Конев нам вручил и подарки: для Тито свой личный бинокль, а нам пистолеты – свой я хранил, пока его не конфисковали во время моего ареста в 1956 году.
На фронте было множество примеров личного геройства и непреодолимой стойкости и инициативы солдатских масс. Измученная лишениями, Россия была вся крайним напряжением и волей к конечной победе. В те дни Москва и мы вместе с нею по-детски радовались "салютам" – фейерверкам, приветствовавшим победы, за которыми стояли пожар и смерть, надежды и ожесточение. Это была и для югославских борцов радость среди горя, постигшего их землю. Как будто в Советском Союзе ничего и не было, кроме этого гигантского, самозабвенного напряжения безбрежной страны и многомиллионного народа. Я только это и видел, необъективно ставя знак равенства между патриотизмом русского народа и советской системой, потому что и я о ней мечтал, за нее боролся.
Было около пяти часов пополудни – я только что закончил доклад во Всеславянском комитете и начал отвечать на вопросы, – когда мне шепнули, что надо немедленно кончать, что есть важное и неотложное дело. Этому моему докладу придавали особое значение не только мы, югославские работники, но и советские – избранной публике меня представил помощник Молотова С. А. Лозовский. Проблема Югославии явно становилась все более неотложной и для союзников.

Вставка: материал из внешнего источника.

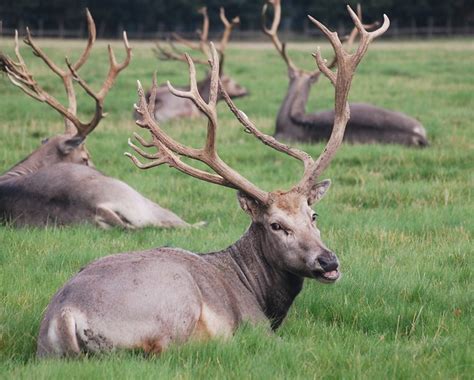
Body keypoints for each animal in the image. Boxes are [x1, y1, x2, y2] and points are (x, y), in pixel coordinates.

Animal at [35, 5, 386, 358]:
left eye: (314, 215)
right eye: (275, 225)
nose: (328, 261)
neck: (260, 295)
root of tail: (64, 314)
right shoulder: (255, 324)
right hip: (173, 303)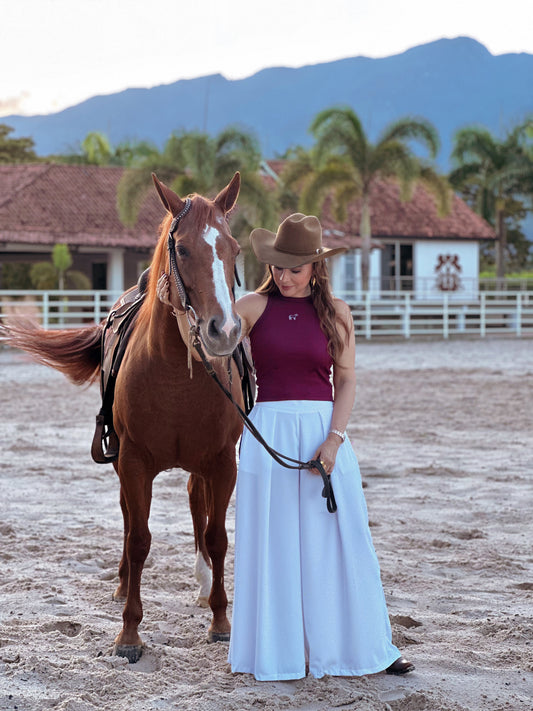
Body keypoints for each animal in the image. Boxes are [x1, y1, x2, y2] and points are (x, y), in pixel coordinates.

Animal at [2, 173, 244, 663]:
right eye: (182, 249)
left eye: (233, 248)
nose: (223, 331)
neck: (177, 374)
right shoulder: (132, 462)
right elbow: (138, 539)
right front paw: (129, 632)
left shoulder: (222, 462)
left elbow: (217, 536)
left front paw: (220, 621)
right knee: (130, 518)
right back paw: (121, 585)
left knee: (196, 505)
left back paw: (202, 585)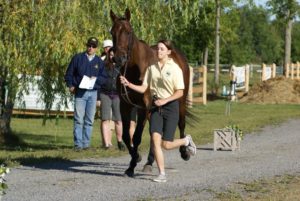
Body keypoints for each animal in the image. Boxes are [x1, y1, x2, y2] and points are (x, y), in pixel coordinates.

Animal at [109, 8, 190, 177]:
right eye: (112, 32)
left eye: (128, 32)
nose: (119, 58)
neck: (134, 68)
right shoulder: (125, 105)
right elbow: (126, 136)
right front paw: (136, 158)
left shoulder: (144, 107)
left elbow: (137, 136)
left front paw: (132, 164)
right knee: (155, 135)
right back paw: (149, 162)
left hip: (180, 100)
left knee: (181, 123)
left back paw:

Я извинился – или кто-то извинился за меня – и с недосказанными мыслями меня вместе с генералом Терзичем вывели на улицу и усадили в чужой и довольно потрепанный автомобиль. Машина двинулась – и только тогда незнакомый полковник госбезопасности сообщил нам, что мы будем приняты Иосифом Виссарионовичем Сталиным. В то время наша миссия была перемещена на дачу в Серебряный Бор в предместье Москвы, и я, вспомнив о подарках для Сталина, с беспокойством подумал, что мы запоздаем, если поедем за ними так далеко. Но непогрешимая госбезопасность позаботилась и об этом – подарки лежали в машине возле полковника. Все, следовательно, было в порядке, даже наши формы: дней десять как мы уже облачились в новые, сшитые в советских мастерских. Надо было только не волноваться, слушать полковника и задавать как можно меньше вопросов.
Ко второму я уже привык. Но своего возбуждения я не мог перебороть – оно возникло из непостижимых глубин моего бытия, и я сам осознавал свою бледность и радостное, почти паническое беспокойство.

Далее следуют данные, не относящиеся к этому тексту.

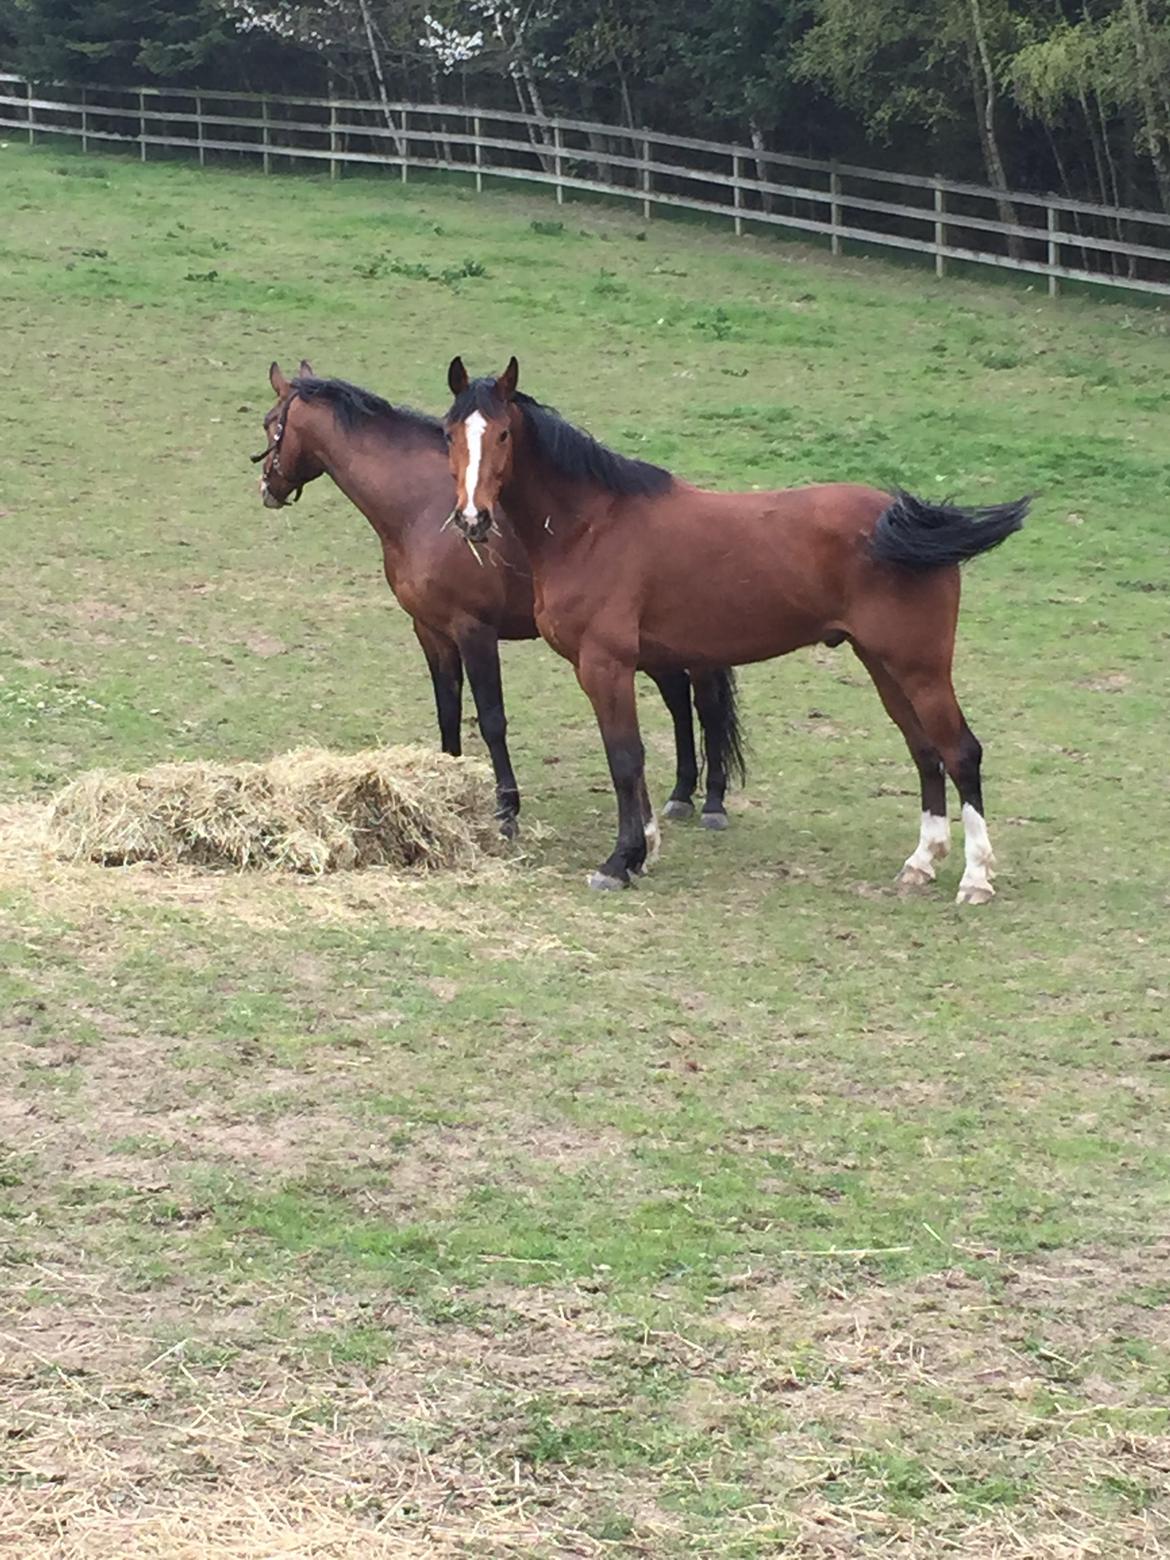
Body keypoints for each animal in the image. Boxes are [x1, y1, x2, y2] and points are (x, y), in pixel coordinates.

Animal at [252, 360, 745, 836]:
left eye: (270, 423)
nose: (267, 489)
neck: (421, 509)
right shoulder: (431, 631)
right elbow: (448, 710)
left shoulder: (474, 630)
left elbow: (492, 718)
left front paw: (507, 809)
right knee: (678, 699)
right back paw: (681, 794)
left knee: (705, 705)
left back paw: (712, 801)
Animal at [443, 358, 1029, 904]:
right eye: (450, 433)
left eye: (502, 434)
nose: (473, 519)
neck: (592, 525)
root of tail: (908, 520)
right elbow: (632, 756)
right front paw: (645, 849)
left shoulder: (605, 664)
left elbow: (625, 757)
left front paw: (620, 861)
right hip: (884, 666)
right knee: (924, 750)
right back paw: (921, 863)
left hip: (920, 668)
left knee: (961, 752)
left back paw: (975, 878)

Но что могло быть более возвышенным и волнующим для коммуниста, прибывшего с войны, из революции?
Быть принятым у Сталина – это было наивысшим признанием героизма и страданий партизанских бойцов и нашего народа. Для тех, кто побывал в тюрьмах, участвовал в военной резне и пережил жестокие душевные переломы и борьбу против внутренних и внешних противников коммунизма, Сталин был чем-то большим, чем вождь в борьбе. Он был воплощением идеи, был претворен в коммунистических головах в чистую идею, а тем самым в нечто непогрешимое. Сталин был нынешней победной борьбой и грядущим братством человечества. Я знал, что только благодаря случайности именно я – первый югославский коммунист, которого он принимает. Но я ощущал гордость и радость, что об этой встрече смогу рассказать своим товарищам, а кое-что сообщить и югославским борцам.

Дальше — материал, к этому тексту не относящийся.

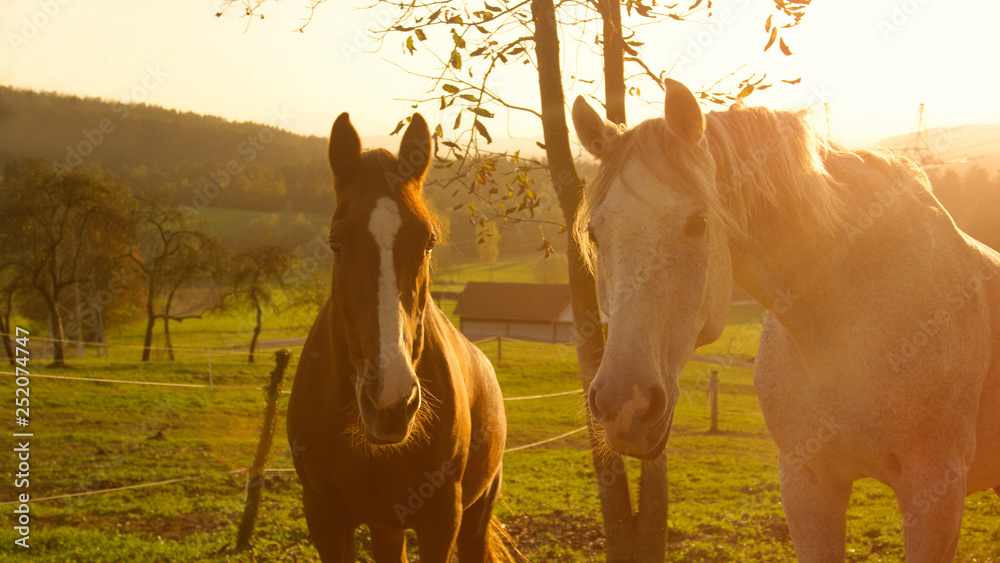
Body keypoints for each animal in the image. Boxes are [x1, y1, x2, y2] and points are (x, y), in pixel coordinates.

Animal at [286, 112, 512, 560]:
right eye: (335, 242)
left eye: (428, 242)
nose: (390, 401)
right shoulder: (324, 518)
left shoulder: (442, 519)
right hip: (386, 525)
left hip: (474, 519)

Вмиг исчезло все отрицательное в СССР, а все недоразумения между нами и советскими руководителями потеряли значение и вес, как будто их не бывало. Все отталкивающее исчезало перед потрясающими размерами и красотой того, что во мне происходило. Что значила моя личная судьба в сравнении с масштабами борьбы и наши недоразумения в сравнении с грядущим осуществлением идеи?
Читатель должен знать, что я тогда верил, что троцкисты, бухаринцы и другие партийные оппозиционеры были действительно шпионами и вредителями и что этим самым были оправданы и жестокие меры по отношению к ним – так же, как и к другим так называемым классовым врагам. Если я и замечал, что те, кто был в СССР во время чисток середины тридцатых годов, что-то недоговаривали, то я считал, что это относится к незначительным моментам или к перегибам – к надрезам по здоровому телу, чтобы без остатка удалить гниль, как это сформулировал Димитров в разговоре с Тито, который нам это пересказал. Поэтому я на жестокости, творимые Сталиным, смотрел именно так, как их изображала его пропаганда, – как на неизбежные революционные меры, от чего его личность и его историческое значение только выигрывали. Я и сегодня не могу точно определить, что бы я делал, если бы знал правду о процессах и чистках. С уверенностью могу сказать, что я пережил бы серьезный кризис совести, но не исключено, что и дальше оставался бы коммунистом – с верой в коммунизм, более совершенный, чем тот, который реально существует. Потому что для коммунизма как идеи важнее не средства, а цель, ради которой все совершается. Кроме того, коммунизм был самой разумной, самой захватывающей идеологией для меня и для тех людей в моей охваченной усобицами и отчаянием стране, которые хотели забыть столетия рабства и отсталости и перегнать саму реальность.
Я еще не успел внутренне подготовиться, как автомобиль был уже у кремлевских ворот. Здесь нас встретил другой офицер, и машина двинулась по холодным площадям, на которых не было ничего живого, кроме тоненьких нераспустившихся деревьев. Офицер обратил наше внимание на Царь-пушку и Царь-колокол, абсурдные символы России, которые никогда не стреляли и не звонили. Слева осталась монументальная колокольня Ивана Великого, затем ряд старинных пушек, и вскоре мы очутились перед входом в невысокое продолговатое здание, какие строили в середине девятнадцатого века для канцелярий или больниц. Здесь нас тоже ожидал офицер и повел внутрь. Внизу, у лестницы, мы сняли шинели, причесались перед зеркалом и были введены в лифт, который на первом этаже нас выбросил в длинный коридор, устланный красным ковром.
На каждом повороте нас звонким стуком каблуков приветствовал офицер – все были молодые, красивые и неподвижно застывшие, в голубых фуражках внутренней охраны. И тут и в дальнейшем поражала чистота, настолько совершенная, что казалось невероятным, что здесь живут и работают люди, – на тканях не было видно ни волоска, на медных ручках – ни пятнышка.
Наконец нас ввели в небольшую канцелярию, где уже ждал генерал Жуков. Низкий, полный, рыхлый пожилой служащий предложил нам сесть, а сам медленно поднялся из-за стола и ушел в соседнее помещение.
Все произошло неожиданно быстро: служащий скоро вернулся и сообщил, что можно войти. Я думал, что надо будет пройти еще по крайней мере три кабинета, пока увижу Сталина, но, открыв дверь и переступив порог, я сразу его увидел – он выходил из небольшой соседней комнаты, сквозь открытые двери которой виднелся громадный глобус. Молотов тоже был здесь – плотный и белотелый, в прекрасном темно-синем европейском костюме, он стоял возле длинного стола для заседаний.